It's just gonna miss me. Again, these weather things are unpredictable, so reassure your worrywart family member that you just so happen to live in one of those little pockets that's going to be spared. Sure that map of the storm's path looks like it basically is going to unload right on top of your house, but no, actually, if you look there's a little blank spot right there, see right where it says Monday AM? That's basically where you are, so you should be fine. You might get a little wind, sure, but this thing is gonna sail right past you, piece of cake. You're saying this, of course, while realizing that your house basically has a big target painted on the roof and you'll probably soon be taking a trip to Oz or at least the end of Take Shelter, but they don't need to know that.

Tell them you're safe as someone else's houses. Oh no, you're not going to be anywhere near the Danger Zone or anything like that. You've got a friend who lives in a big fortified house on a big tall hill somewhere and you're bringing flashlights and emergency rations and all of that. Nothing's gonna get you up there. You're absolutely not going to make a quick run to the liquor store and then go right back to your own apartment, which is basically a glorified lean-to, to watch the mayhem from the best, and most precarious, seat in the house.

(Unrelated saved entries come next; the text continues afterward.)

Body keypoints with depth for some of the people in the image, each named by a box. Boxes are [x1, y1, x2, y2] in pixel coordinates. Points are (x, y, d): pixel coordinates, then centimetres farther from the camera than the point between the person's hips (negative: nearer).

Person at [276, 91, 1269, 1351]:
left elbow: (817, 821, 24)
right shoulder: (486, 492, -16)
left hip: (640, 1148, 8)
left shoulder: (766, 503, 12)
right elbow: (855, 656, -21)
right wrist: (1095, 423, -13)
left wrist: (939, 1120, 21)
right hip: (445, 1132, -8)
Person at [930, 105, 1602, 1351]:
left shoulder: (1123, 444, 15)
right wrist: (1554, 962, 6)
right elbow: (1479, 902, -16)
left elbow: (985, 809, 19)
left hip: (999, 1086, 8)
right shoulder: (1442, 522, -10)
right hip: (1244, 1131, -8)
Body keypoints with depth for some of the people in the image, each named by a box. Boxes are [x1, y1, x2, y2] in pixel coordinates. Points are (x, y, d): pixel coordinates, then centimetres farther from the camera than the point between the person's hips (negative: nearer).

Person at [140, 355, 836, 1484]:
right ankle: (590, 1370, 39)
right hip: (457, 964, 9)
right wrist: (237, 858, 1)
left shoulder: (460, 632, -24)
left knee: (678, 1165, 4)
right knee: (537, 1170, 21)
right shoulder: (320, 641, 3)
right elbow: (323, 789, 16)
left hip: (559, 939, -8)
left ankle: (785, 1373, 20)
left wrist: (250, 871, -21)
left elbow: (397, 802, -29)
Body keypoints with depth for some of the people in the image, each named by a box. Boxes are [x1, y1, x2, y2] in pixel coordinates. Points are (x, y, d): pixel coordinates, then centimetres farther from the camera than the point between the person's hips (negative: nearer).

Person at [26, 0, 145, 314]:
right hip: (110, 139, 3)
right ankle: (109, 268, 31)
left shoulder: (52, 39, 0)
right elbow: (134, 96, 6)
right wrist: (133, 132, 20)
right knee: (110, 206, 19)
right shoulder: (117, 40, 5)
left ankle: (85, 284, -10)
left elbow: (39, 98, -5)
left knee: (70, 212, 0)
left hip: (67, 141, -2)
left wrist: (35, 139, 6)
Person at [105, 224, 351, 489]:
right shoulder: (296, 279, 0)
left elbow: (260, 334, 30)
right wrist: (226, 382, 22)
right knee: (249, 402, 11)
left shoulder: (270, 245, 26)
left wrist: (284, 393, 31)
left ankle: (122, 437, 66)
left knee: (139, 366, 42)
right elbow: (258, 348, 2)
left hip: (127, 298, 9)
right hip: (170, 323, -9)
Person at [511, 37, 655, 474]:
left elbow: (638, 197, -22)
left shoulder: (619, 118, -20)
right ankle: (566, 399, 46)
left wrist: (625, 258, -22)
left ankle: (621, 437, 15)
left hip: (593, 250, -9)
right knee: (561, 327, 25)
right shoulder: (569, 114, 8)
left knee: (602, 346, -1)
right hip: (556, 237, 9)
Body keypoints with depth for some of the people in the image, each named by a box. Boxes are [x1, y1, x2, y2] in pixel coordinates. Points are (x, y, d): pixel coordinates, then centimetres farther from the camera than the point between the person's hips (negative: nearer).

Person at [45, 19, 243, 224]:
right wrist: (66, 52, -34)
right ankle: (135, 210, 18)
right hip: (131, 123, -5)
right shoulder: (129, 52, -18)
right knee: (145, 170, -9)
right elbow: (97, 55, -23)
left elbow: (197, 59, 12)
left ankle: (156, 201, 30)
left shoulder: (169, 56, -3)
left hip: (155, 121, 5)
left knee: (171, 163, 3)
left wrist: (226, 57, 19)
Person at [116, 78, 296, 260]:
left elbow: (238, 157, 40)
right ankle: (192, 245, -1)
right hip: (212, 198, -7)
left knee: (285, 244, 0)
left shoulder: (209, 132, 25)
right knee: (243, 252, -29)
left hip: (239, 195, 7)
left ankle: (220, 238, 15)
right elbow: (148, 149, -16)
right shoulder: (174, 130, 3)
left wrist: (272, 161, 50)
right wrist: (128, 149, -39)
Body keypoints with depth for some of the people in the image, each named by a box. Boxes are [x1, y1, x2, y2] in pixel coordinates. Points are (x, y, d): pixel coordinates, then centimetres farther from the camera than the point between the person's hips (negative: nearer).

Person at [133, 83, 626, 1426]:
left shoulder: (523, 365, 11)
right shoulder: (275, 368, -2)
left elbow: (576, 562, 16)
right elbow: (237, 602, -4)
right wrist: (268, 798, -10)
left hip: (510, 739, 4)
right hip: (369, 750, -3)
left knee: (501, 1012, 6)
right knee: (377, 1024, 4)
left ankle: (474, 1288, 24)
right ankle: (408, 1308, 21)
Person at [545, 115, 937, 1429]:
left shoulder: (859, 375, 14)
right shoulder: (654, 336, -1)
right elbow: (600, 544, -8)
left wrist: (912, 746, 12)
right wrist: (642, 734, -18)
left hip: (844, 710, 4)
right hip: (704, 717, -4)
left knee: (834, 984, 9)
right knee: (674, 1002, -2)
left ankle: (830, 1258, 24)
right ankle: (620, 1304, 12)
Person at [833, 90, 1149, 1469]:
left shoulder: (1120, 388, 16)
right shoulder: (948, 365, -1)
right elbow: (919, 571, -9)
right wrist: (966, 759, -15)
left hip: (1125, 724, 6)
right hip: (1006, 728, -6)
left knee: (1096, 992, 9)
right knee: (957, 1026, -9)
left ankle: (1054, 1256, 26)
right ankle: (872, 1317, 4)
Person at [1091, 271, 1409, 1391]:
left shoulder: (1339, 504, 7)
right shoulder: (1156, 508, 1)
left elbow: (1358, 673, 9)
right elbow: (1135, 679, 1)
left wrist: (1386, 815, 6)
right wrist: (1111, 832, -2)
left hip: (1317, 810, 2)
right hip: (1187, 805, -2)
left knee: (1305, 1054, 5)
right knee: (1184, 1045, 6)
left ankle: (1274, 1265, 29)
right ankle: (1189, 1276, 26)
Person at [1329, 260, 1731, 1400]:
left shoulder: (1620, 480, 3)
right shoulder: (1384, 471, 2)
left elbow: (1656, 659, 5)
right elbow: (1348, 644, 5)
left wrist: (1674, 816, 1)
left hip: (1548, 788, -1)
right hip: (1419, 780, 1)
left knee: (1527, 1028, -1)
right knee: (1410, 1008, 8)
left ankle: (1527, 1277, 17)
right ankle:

Nope, you've responsibly planned to get out of the way of this potentially catastrophic event. You're going to be at your friend's place, you know, your friend George. George Glass. Wait, no, not glass, uh, George Unbreakableplasticcomposite. Yeah, that's where you'll be.

Irene. Always Irene. The best way to calm a freaking-out person who's convinced that the East Coast will soon be only a memory is to remind them about last year's supposed big blow, Hurricane Irene. Yes Irene did do some damage, but for all the prophecies of doom and destruction, it was mostly just a lot of rain and bored people staring out their windows waiting for something worse to happen. Simply remind your parents or whoever else of this fact, that these things often do sputter into basically nothing, and that chances are that will happen this year too. That doesn't mean you should let your guard down, of course. You should absolutely be loading up your panic room or wherever you plan to wait this nightmare out, but for them? Just gently remind them that they were all panicked during Irene and that old girl didn't leave much of a mark. Unless, of course, you live in Vermont. Hm. Maybe they're right to worry after all.